● Stated task
Return every line of the listing from the one containing "Q: Count the silver" down to the end of the listing, including both, reproduced character for character.

● Exercise data
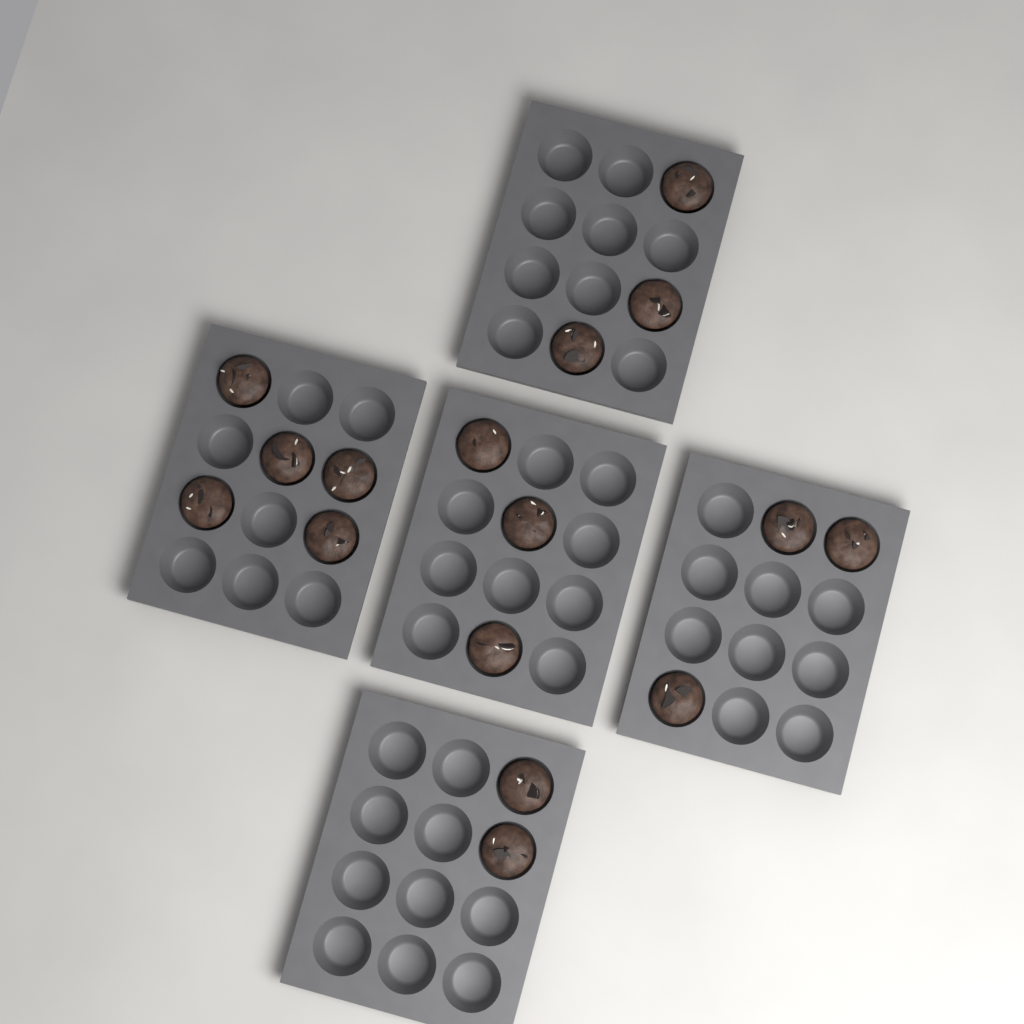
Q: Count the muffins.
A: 16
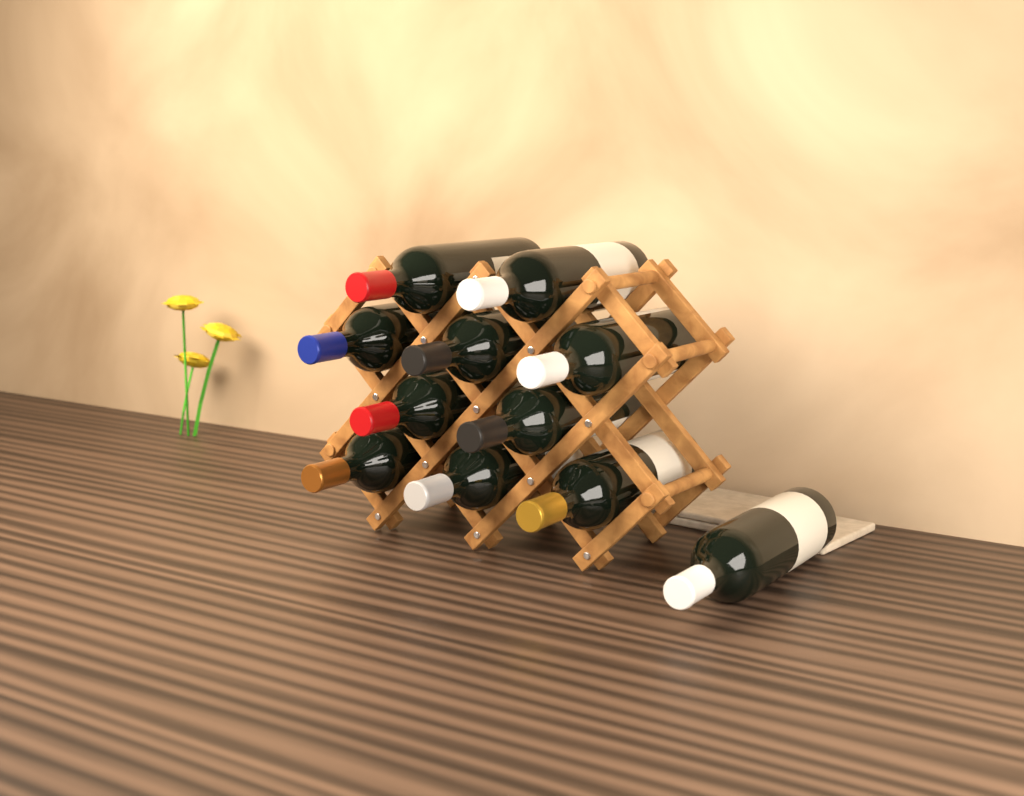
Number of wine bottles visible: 11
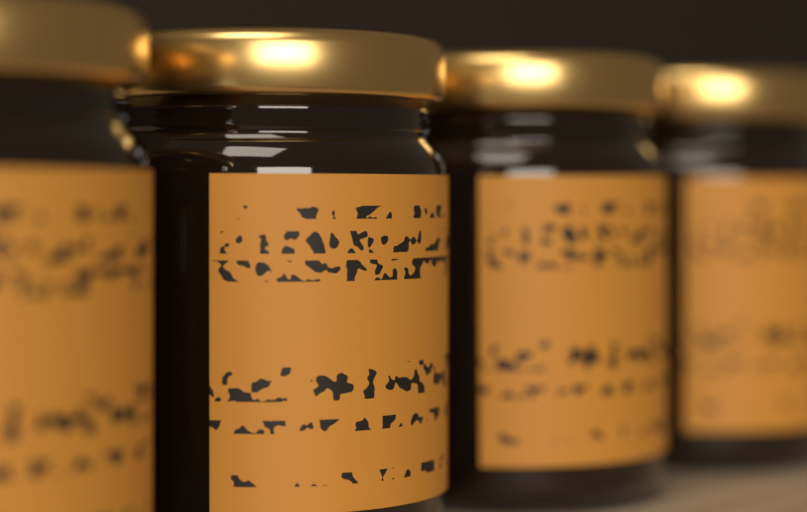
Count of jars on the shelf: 4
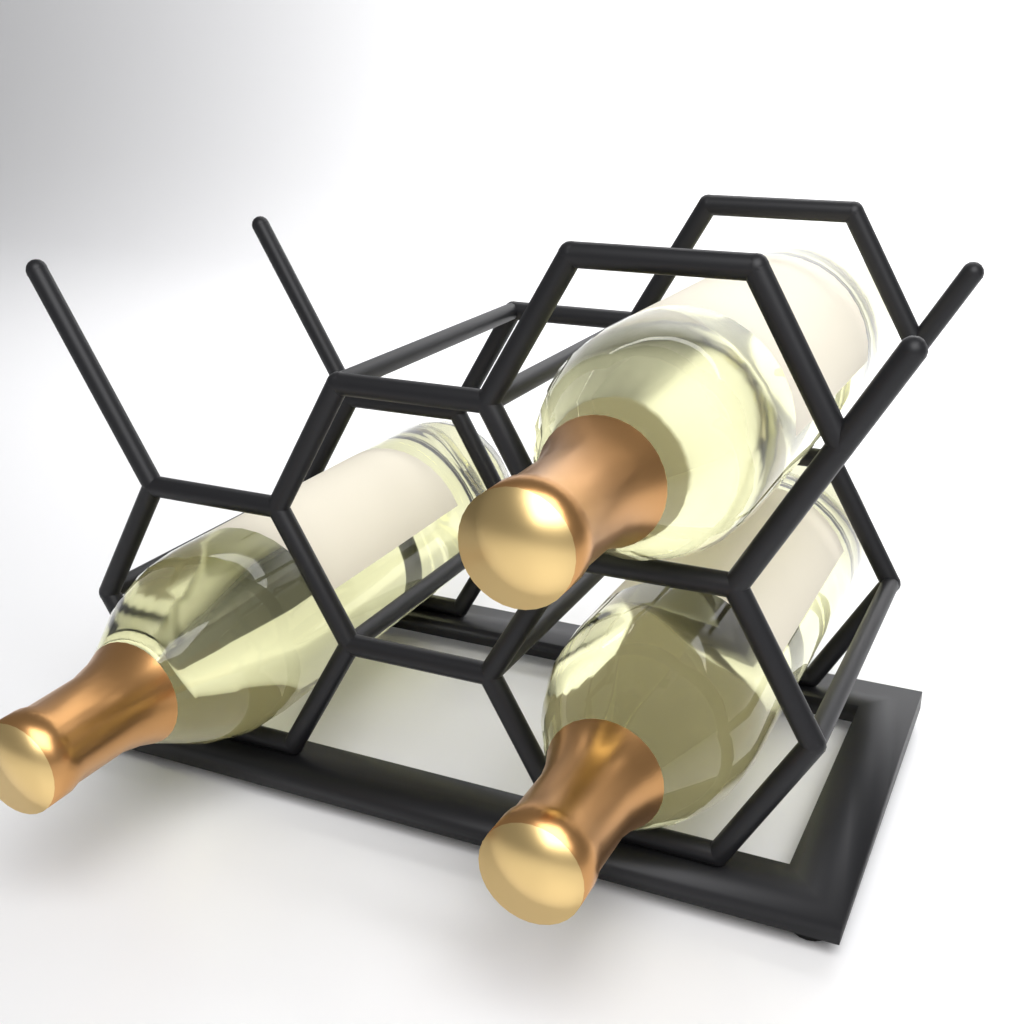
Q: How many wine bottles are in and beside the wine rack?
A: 3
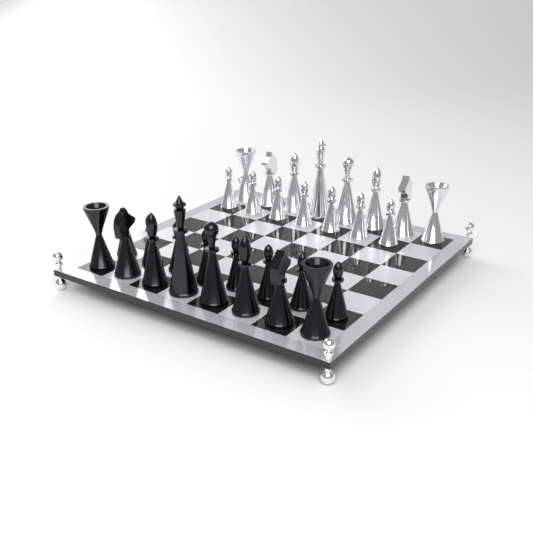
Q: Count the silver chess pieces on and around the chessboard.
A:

● Answer for the task
Q: Count the silver chess pieces on and around the chessboard.
A:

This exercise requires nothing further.